Lorraine and Jack sprang to the road from opposite sides of the vehicle; Georges' drawn face was stretched into an attempt at a smile which was ghastly, for the stiff, black blood that had caked in a dripping ridge from his forehead to his chin cracked and grew moist and scarlet, and his hollow cheeks whitened under the coat of dust. But he drew himself up by an effort and saluted Lorraine with a punctilious deference that still had a touch of jauntiness to it--the jauntiness of a youthful cavalry officer in the presence of a pretty woman.

Old Pierre, who had witnessed the episode from the butler's window, came limping down the path, holding a glass and a carafe of brandy.

"You are right, Pierre," said Jack. "Georges, drink it up, old fellow. There, now you can stand on those pins of yours. What's that--a sabre cut?"

"No, a scratch from an Uhlan's lance-tip. Cut like a razor, didn't it? I've just killed my horse, trying to get over a ditch. Can you give me a mount, Jack?"

"There isn't a horse in the stable that can carry you to Metz," said Lorraine, quietly; "Diable is lame and Porthos is not shod. I can give you my pony."

"Can't you get a train?" asked Jack, astonished.
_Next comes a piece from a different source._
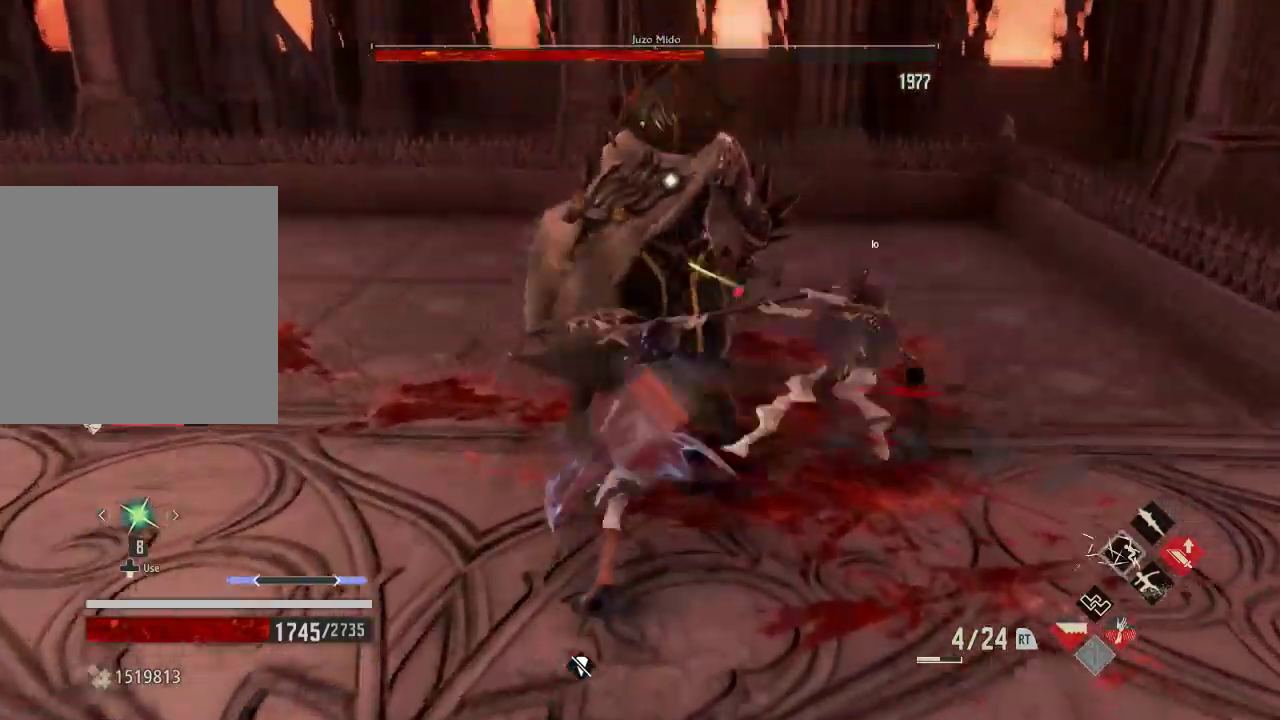
{"dt_ms": 500, "buttons": [], "left_stick": "center", "right_stick": "center", "events": [[200, "X", "down"], [367, "X", "up"]]}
"No, the Uhlans are in our rear, everywhere. The railroad is torn up, the viaducts smashed, the wires cut, and general deuce to pay. I ran into an Uhlan or two--you notice it perhaps," he added, with a grim smile. "Could you drive me to Morteyn? Do you think the vicomte would lend me a horse?"

"Of course he would," said Jack; "come, then--there is room for three," with an anxious glance at Lorraine.

"Indeed, there is always room for a soldier of France!" cried Lorraine. At the same moment she instinctively laid one hand lightly on Jack's arm. Their eyes spoke for an instant--the generous appeal that shone in hers was met and answered by a response that brought the delicate colour into her cheeks.

"Let me hang on behind," pleaded Georges--"I'm so dirty, you know." But they bundled him into the seat between them, and Jack touched his beribboned whip to the horse's ears, and away they went speeding over the soft forest road in the cool of the fading day; old Pierre, bottle and glass in hand, gaping after them and shaking his gray head.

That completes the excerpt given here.